The two-term Democratic governor won’t be on the ballot next week, but a centerpiece of his administration’s legacy is on the line as voters select his successor. An enthusiastic champion of President Obama’s signature healthcare law, Beshear could see that initiative undone if Republican Matt Bevin steps into the top office.
Citing the demise of the Kentucky Health Cooperative in the final debates of the campaign, the Louisville entrepreneur has argued the Affordable Care Act is collapsing under its own weight, and the state should shed its insurance exchange and transition the roughly half a million subscribers who signed up through the online portal onto the federal version.
But Beshear reckons the program has won over many skeptics in an increasingly red state.
"People today have an entirely different opinion on kynect and the Affordable Care Act and what we're doing to improve the health of our citizens than they did when all of this started because they've seen firsthand what it can do for them and their families," the governor tells WUKY.
Yet the tight numbers in the governor’s race, where the opponents have staked out starkly different positions on the exchange, suggest voters in the commonwealth remain sharply divided over the issue.

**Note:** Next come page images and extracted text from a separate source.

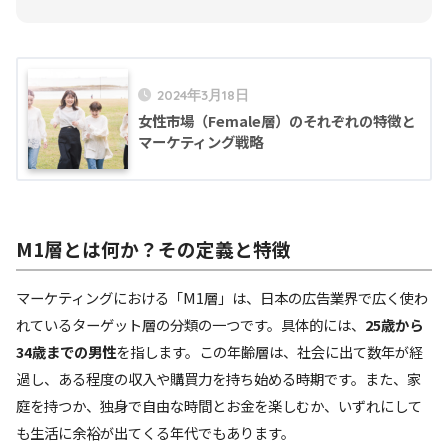
2024年3月18日
女性市場（Female層）のそれぞれの特徴と
マーケティング戦略
M1層とは何か？その定義と特徴
マーケティングにおける「M1層」は、日本の広告業界で広く使わ
れているターゲット層の分類の一つです。具体的には、
25歳から
34歳までの男性
を指します。この年齢層は、社会に出て数年が経
過し、ある程度の収入や購買力を持ち始める時期です。また、家
庭を持つか、独身で自由な時間とお金を楽しむか、いずれにして
も生活に余裕が出てくる年代でもあります。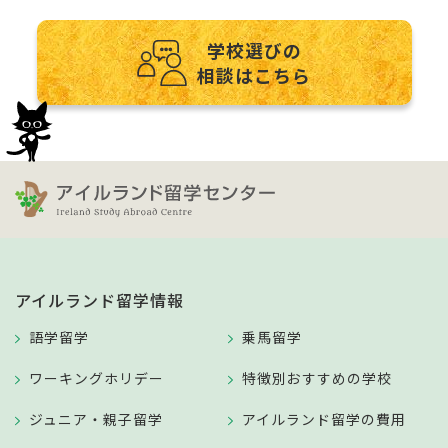
学校選びの
相談はこちら
アイルランド留学情報
語学留学
乗馬留学
ワーキングホリデー
特徴別おすすめの学校
ジュニア・親子留学
アイルランド留学の費用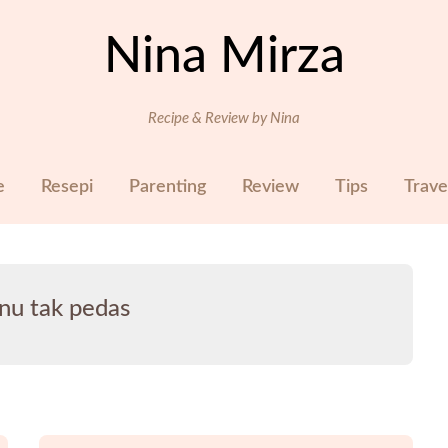
Nina Mirza
Recipe & Review by Nina
e
Resepi
Parenting
Review
Tips
Trave
nu tak pedas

A survey by the left-leaning Public Policy Polling in June showed 47 percent of Kentuckians disapprove of the Affordable Care Act while just 29 percent maintain a negative view of kynect - a disconnect the pollsters blame on the former's direct connection with President Obama, who suffers from dismal approval ratings in the state.
Critics, however, are quick to mention that the full effects of Beshear's embrace of healthcare reform have yet to be felt - in the statehouse and in consumers' pocketbooks. Some insurers on the exchange will be upping premiums during this cycle by as much as 12 percent. Penalties for the still-uninsured will double in 2016, landing at $695 or 2.5 percent of income, whichever is higher. Meanwhile, state lawmakers must locate funds to cover the state's portion of the Medicaid expansion, set to max out at 10 percent in 2021.
Both Democratic gubernatorial contender Jack Conway and independent Drew Curtis oppose dismantling kynect, though the latter favors an audit to assess its efficiency. Among the frequently-reached-for arrows in Conway's quiver is a February report by Deloitte Consulting and the University of Louisville’s Urban Studies Institute that predicted a nearly $1 billion economic windfall from the Medicaid expansion.
Bevin's take? "Bologna."
Without getting specific, Beshear said he plans to campaign hard for Conway during the homestretch. As for the fate of kynect, he has this message for voters: "You don't have to like the president. You don't even have to like me. Because this is not about him or me. This is about you. It's about your families, your kids."